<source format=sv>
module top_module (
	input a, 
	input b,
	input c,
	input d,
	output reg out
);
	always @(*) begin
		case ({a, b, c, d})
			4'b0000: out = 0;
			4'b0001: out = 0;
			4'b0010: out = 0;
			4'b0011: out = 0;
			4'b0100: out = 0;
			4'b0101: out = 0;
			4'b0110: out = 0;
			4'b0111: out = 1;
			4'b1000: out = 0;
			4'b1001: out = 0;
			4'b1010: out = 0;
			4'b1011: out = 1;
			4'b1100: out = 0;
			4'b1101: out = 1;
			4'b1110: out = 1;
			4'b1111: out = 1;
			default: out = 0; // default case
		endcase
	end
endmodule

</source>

--

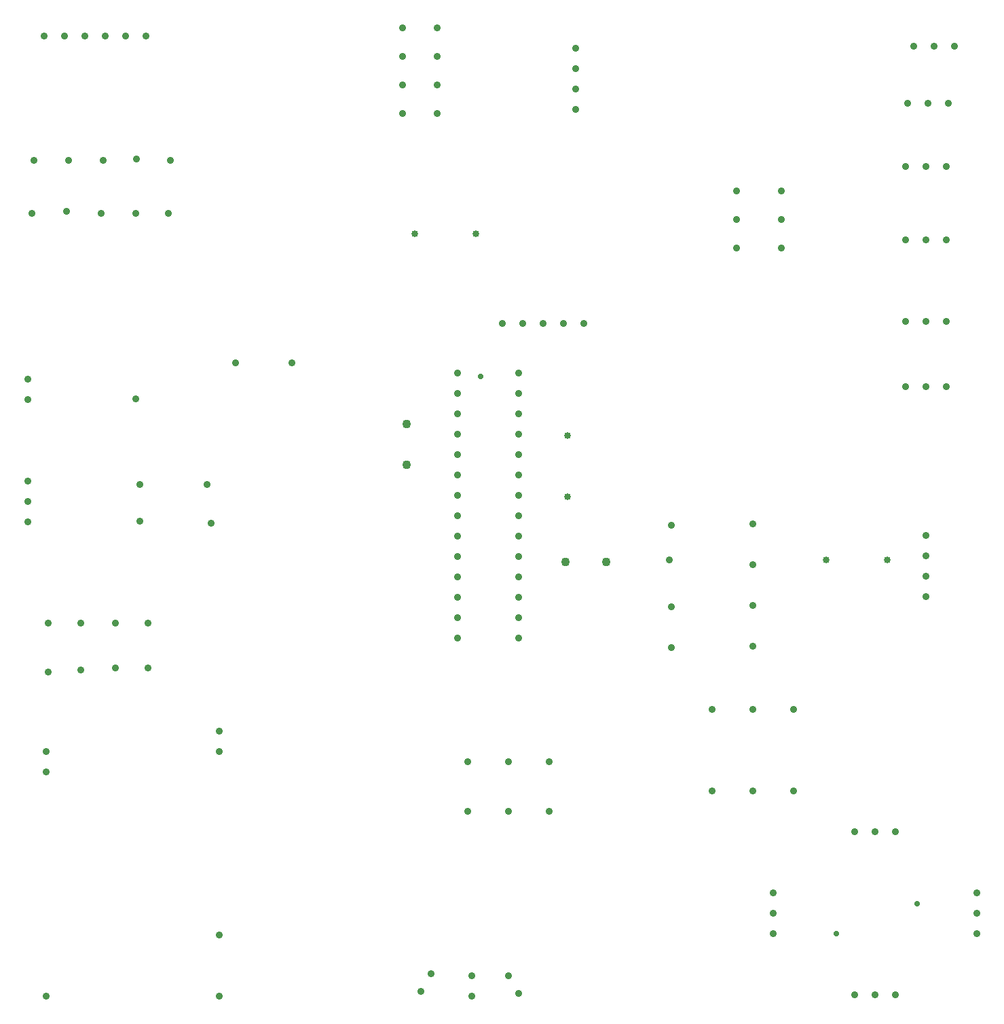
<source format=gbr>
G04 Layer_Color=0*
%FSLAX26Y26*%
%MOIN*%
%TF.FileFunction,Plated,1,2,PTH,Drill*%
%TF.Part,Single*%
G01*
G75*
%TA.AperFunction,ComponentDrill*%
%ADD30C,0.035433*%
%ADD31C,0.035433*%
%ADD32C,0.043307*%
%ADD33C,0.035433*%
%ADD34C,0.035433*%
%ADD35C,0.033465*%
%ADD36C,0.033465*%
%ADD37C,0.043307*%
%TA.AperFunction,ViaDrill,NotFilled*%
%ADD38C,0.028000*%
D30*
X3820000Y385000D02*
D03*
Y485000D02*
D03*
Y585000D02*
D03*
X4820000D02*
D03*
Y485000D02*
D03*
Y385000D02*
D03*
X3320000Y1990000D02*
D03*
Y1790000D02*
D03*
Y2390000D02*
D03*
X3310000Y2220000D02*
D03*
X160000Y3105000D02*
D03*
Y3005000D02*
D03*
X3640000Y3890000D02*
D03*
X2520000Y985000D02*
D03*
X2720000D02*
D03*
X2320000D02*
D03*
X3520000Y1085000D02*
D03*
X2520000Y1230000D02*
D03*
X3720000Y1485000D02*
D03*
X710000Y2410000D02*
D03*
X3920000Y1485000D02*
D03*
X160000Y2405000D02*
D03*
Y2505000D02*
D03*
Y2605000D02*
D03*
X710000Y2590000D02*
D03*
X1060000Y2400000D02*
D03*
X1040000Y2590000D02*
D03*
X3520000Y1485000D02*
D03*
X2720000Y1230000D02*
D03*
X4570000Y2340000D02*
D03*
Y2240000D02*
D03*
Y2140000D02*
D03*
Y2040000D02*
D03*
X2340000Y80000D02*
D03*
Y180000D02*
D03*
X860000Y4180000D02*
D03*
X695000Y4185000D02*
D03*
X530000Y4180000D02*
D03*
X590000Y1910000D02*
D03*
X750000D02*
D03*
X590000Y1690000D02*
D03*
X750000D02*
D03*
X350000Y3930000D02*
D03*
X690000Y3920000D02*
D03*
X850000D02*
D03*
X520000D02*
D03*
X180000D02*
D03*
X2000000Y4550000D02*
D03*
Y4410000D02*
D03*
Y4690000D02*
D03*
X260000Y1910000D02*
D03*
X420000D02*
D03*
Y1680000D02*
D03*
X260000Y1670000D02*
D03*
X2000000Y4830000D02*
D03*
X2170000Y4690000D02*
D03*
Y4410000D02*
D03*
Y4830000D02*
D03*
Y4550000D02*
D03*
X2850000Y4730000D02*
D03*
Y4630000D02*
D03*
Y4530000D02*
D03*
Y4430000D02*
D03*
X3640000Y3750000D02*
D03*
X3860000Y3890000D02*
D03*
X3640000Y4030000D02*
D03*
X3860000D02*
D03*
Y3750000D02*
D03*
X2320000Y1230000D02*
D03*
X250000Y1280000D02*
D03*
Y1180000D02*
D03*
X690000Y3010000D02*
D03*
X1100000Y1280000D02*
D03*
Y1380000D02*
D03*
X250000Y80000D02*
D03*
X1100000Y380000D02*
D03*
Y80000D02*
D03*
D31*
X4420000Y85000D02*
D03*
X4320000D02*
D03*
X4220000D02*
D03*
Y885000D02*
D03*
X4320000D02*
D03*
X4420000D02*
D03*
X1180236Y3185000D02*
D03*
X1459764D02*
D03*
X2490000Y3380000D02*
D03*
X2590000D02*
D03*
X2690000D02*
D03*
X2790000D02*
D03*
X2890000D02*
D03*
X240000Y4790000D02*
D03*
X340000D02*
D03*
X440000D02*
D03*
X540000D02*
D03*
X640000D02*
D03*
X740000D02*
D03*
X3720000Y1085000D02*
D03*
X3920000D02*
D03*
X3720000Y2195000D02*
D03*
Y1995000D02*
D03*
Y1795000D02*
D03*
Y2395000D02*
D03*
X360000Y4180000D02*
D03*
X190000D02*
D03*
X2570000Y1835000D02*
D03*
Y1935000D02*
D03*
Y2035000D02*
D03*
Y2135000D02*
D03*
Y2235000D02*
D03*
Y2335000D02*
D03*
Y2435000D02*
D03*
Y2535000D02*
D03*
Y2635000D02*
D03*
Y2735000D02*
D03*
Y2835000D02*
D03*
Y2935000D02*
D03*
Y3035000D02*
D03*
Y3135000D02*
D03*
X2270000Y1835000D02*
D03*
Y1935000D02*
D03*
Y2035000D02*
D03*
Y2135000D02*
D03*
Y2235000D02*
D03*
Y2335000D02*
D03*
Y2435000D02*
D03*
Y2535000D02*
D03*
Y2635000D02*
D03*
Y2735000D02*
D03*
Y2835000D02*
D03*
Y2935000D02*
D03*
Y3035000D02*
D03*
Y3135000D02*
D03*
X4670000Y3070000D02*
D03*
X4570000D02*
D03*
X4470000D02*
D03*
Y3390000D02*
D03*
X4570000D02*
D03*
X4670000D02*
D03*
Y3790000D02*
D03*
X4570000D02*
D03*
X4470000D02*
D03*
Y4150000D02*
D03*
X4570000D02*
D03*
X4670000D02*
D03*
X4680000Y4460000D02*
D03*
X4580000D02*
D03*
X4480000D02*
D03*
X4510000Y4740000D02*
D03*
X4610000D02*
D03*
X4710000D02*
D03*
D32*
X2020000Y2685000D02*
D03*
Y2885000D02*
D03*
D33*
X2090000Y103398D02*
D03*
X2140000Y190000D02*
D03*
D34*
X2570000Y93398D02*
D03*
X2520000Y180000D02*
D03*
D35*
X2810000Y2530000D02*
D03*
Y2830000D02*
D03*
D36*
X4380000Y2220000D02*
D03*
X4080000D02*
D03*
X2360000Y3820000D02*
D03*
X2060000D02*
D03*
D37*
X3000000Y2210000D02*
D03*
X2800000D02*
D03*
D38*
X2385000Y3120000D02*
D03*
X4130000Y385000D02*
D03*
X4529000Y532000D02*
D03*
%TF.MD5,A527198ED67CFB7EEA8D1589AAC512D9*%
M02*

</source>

--

▸ JOB ITEM: Pull every line with the string "AperFunction" out of the material.

▸ RESPONSE BOX:
%TA.AperFunction,ComponentDrill*%
%TA.AperFunction,ViaDrill,NotFilled*%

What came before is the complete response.